Show that $f$ is uniformly continuous if limit exists

You want to show the direction $f$ uniformly continuous on $(0,1]\Longrightarrow$ the $\lim_{x\to0^+}f(x)$ exists.

Here are some hints:

• Let $(x_n)_{n\in\mathbb N}$ be a sequence on $(0,1]$ such that $x_n\to 0$. Show that $(f(x_n))_{n\in\mathbb N}$ is Cauchy and therefore convergent. Here use the uniformly continuity of $f$.
  
• If $(x_n)_{n\in\mathbb N},(y_n)_{n\in\mathbb N}$ are two sequences on $(0,1]$ such that $x_n\to0, \ y_n\to 0$, then by considering the sequence $(z_n)_{n\in\mathbb N}$ defined as $z_{2k}=x_k$ and $z_{2k+1}=y_k \ \forall k\in\mathbb N$, show that $\lim_{n\to\infty}f(x_n)=\lim_{n\to\infty}f(y_n)$.
  (The sequences $f(x_n),f(y_n),f(z_n)$ converge and $f(x_n),f(y_n)$ are subsequences of $f(z_n)$).
• Conclude that the $\lim_{x\to0^+}f(x)$ exists.

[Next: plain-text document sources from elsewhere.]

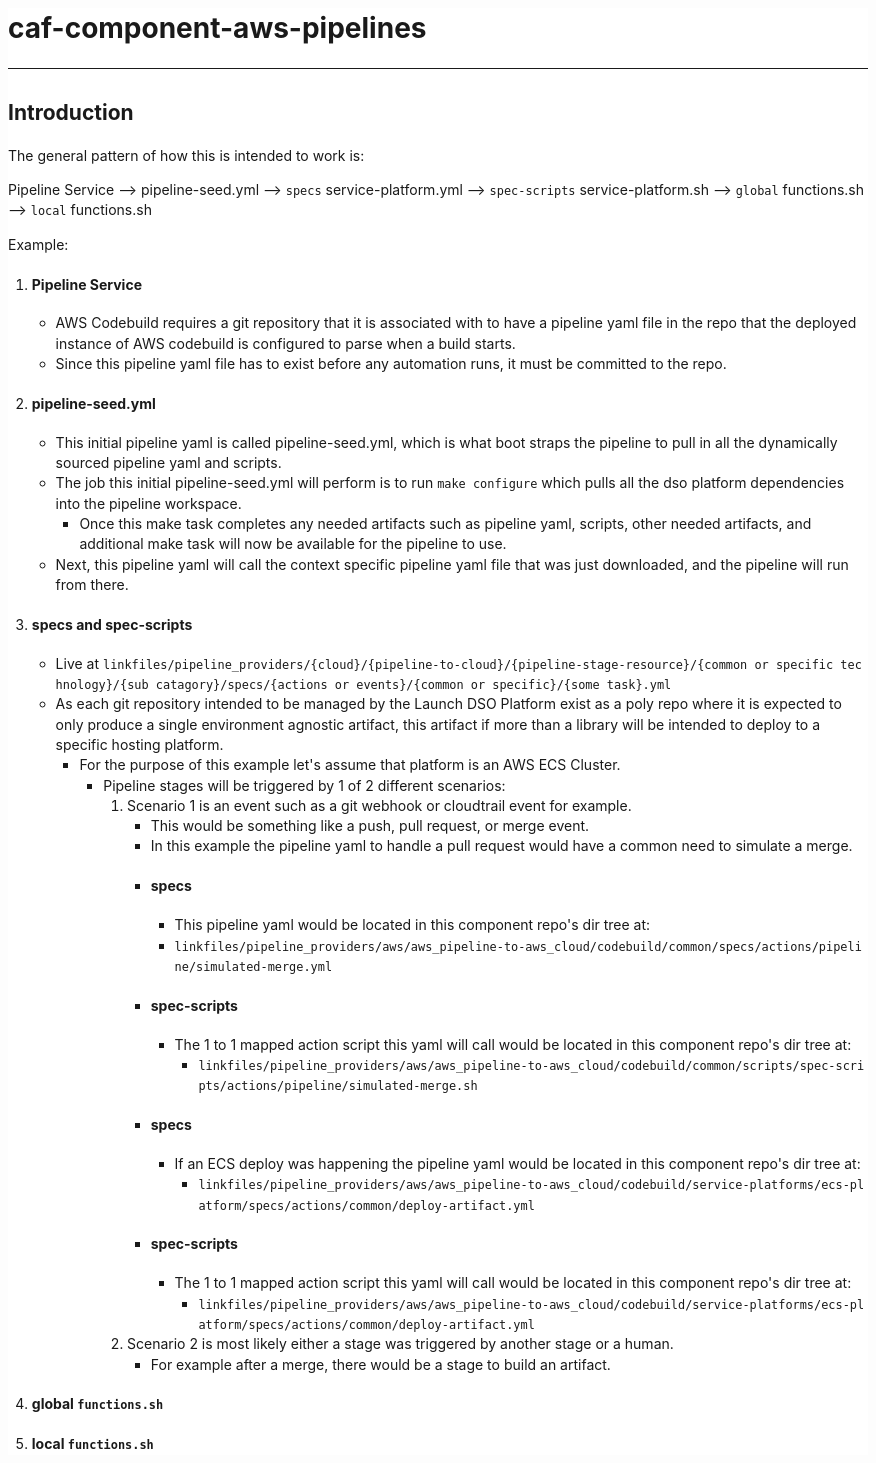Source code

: # caf-component-aws-pipelines

---
## Introduction
The general pattern of how this is intended to work is:

Pipeline Service --> pipeline-seed.yml --> `specs` service-platform.yml --> `spec-scripts` service-platform.sh --> `global` functions.sh --> `local` functions.sh
 
Example:
1. #### Pipeline Service
   - AWS Codebuild requires a git repository that it is associated with to have a pipeline yaml file in the repo that the deployed instance of AWS codebuild is configured to parse when a build starts.
   - Since this pipeline yaml file has to exist before any automation runs, it must be committed to the repo.
2. #### pipeline-seed.yml
   - This initial pipeline yaml is called pipeline-seed.yml, which is what boot straps the pipeline to pull in all the dynamically sourced pipeline yaml and scripts.
   - The job this initial pipeline-seed.yml will perform is to run `make configure` which pulls all the dso platform dependencies into the pipeline workspace.
     - Once this make task completes any needed artifacts such as pipeline yaml, scripts, other needed artifacts, and additional make task will now be available for the pipeline to use.
   - Next, this pipeline yaml will call the context specific pipeline yaml file that was just downloaded, and the pipeline will run from there. 
3. #### specs and spec-scripts
   - Live at `linkfiles/pipeline_providers/{cloud}/{pipeline-to-cloud}/{pipeline-stage-resource}/{common or specific technology}/{sub catagory}/specs/{actions or events}/{common or specific}/{some task}.yml`
   - As each git repository intended to be managed by the Launch DSO Platform exist as a poly repo where it is expected to only produce a single environment agnostic artifact, this artifact if more than a library will be intended to deploy to a specific hosting platform.
     - For the purpose of this example let's assume that platform is an AWS ECS Cluster.
       - Pipeline stages will be triggered by 1 of 2 different scenarios:
         1. Scenario 1 is an event such as a git webhook or cloudtrail event for example.
            - This would be something like a push, pull request, or merge event.
            - In this example the pipeline yaml to handle a pull request would have a common need to simulate a merge.
            - #### specs
              - This pipeline yaml would be located in this component repo's dir tree at:
              - `linkfiles/pipeline_providers/aws/aws_pipeline-to-aws_cloud/codebuild/common/specs/actions/pipeline/simulated-merge.yml`
            - #### spec-scripts
               - The 1 to 1 mapped action script this yaml will call would be located in this component repo's dir tree at:
                 -  `linkfiles/pipeline_providers/aws/aws_pipeline-to-aws_cloud/codebuild/common/scripts/spec-scripts/actions/pipeline/simulated-merge.sh`
            - #### specs       
               - If an ECS deploy was happening the pipeline yaml would be located in this component repo's dir tree at:
                 - `linkfiles/pipeline_providers/aws/aws_pipeline-to-aws_cloud/codebuild/service-platforms/ecs-platform/specs/actions/common/deploy-artifact.yml`
            - #### spec-scripts
              - The 1 to 1 mapped action script this yaml will call would be located in this component repo's dir tree at:
                - `linkfiles/pipeline_providers/aws/aws_pipeline-to-aws_cloud/codebuild/service-platforms/ecs-platform/specs/actions/common/deploy-artifact.yml`
         2. Scenario 2 is most likely either a stage was triggered by another stage or a human.
            - For example after a merge, there would be a stage to build an artifact.
4. #### global `functions.sh`
5. #### local `functions.sh`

A variation of the already-accepted answer: Show that if $\lim_{x\to 0}f(x)$ does not exist then $f$ is not uniformly continuous: By the definition of $\lim_{x\to 0}f(x),$ if $\lim_{x\to 0}f(x)$ does not exist then there exists $r>0$ such that for every $\delta\in (0,1)$ there exist $x,y\in (0,\delta)$ such that $|f(x)-f(y)|>r.$ Now let $\epsilon =r.$ There cannot exist $\delta >0$ such that $\forall x,y\in (0,1]\; (|x-y|<\delta \implies |f(x)-f(y)|<\epsilon)$ .